In 1964, Pugmire was admitted to the BYU nursing program. Thinking back on getting that wonderful news, Pugmire reminisces, “You never forget the joy and relief when that notice is received.” She started out in the Bachelor’s program, but when life shifted and she became engaged, she switched to the two-year program. She like that it was focused more on patient care rather than management. Ironically, even though the plan was to focus more on bedside nursing, she eventually spent most of her career in management.

Many things have changed since Pugmire’s time at BYU. That first year, she received a full-tuition scholarship which totaled to only $220.

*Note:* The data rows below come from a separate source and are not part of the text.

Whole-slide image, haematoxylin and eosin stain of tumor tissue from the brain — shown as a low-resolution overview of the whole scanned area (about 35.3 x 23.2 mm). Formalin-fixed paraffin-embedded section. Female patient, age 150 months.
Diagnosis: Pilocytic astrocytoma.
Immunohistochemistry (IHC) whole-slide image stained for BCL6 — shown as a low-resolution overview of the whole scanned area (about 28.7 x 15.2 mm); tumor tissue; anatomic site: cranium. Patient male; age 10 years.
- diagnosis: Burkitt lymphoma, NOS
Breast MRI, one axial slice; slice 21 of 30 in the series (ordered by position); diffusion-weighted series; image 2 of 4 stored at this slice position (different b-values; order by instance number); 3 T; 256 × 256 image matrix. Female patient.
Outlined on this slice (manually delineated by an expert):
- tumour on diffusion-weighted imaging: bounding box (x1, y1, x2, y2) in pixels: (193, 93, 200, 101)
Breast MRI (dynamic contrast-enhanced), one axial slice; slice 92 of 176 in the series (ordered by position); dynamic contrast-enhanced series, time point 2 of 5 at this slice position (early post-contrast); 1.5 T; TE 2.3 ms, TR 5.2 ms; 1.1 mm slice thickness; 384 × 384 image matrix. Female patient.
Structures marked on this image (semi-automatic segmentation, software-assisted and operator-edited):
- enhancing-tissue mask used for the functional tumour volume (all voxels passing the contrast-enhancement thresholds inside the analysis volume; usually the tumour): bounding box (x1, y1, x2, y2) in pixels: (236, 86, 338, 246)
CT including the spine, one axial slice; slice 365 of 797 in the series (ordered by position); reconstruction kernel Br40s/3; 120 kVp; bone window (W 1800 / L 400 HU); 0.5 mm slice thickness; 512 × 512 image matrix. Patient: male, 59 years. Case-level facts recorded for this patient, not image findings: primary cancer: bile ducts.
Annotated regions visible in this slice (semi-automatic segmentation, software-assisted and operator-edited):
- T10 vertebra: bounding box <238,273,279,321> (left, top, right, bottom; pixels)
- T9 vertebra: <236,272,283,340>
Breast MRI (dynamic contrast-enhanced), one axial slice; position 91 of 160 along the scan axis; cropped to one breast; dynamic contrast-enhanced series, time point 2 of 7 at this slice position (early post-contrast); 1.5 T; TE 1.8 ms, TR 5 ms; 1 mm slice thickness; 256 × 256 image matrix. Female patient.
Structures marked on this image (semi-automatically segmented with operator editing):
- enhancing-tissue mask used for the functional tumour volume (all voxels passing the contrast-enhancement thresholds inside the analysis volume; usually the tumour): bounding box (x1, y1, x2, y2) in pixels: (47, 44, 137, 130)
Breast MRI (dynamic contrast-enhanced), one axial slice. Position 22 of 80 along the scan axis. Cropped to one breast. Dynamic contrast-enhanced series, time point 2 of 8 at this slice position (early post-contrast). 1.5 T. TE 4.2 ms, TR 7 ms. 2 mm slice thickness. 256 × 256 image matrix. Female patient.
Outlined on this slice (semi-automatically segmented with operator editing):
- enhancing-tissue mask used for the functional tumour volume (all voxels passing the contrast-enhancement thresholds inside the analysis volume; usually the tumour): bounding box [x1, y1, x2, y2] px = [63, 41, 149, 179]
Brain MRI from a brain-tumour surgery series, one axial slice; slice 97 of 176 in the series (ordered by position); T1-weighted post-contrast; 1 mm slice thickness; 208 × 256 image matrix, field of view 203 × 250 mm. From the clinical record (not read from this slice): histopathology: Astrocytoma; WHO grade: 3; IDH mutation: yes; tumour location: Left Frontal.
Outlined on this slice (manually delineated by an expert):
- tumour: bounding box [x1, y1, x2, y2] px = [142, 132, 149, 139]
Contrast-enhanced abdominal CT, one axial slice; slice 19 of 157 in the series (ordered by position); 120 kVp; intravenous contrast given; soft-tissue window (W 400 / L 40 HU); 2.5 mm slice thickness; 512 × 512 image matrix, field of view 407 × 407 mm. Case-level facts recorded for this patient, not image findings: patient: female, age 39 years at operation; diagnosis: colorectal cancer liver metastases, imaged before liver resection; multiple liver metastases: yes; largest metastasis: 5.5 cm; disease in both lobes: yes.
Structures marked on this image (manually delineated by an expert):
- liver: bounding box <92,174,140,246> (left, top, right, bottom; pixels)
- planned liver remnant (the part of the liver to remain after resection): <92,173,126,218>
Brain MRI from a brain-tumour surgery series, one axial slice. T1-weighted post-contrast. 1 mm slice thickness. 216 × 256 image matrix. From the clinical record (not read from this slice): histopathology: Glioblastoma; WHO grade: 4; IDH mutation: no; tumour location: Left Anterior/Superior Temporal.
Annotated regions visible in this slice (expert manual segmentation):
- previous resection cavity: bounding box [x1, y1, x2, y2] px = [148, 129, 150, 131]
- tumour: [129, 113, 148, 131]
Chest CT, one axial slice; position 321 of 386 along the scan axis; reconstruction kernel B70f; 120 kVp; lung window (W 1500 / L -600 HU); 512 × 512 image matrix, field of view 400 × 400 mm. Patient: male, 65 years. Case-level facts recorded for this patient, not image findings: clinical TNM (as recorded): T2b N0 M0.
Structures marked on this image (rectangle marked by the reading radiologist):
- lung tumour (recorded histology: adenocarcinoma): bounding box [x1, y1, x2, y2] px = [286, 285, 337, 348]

Facebook has become Pugmire’s way to continue to engage with the college, feeling the Spirit of the Y. She says, “I love to see the posts of the new students and they bring back so many great memories.”

She continues, “I am always happy to see the Facebook posts from the nursing program and to see the wonderful things they are doing. I am disabled by a very bad back and knees and I don’t get out much, so Facebook has become my window to the world.”

The team at the College of Nursing is so grateful for cheerleaders like Pugmire and want to thank her for her continued support. Pugmire realizes the difficulty of what is asked of the students and adds, “The nursing program isn’t easy and I will continue to encourage the students.” Thank you, Marianna!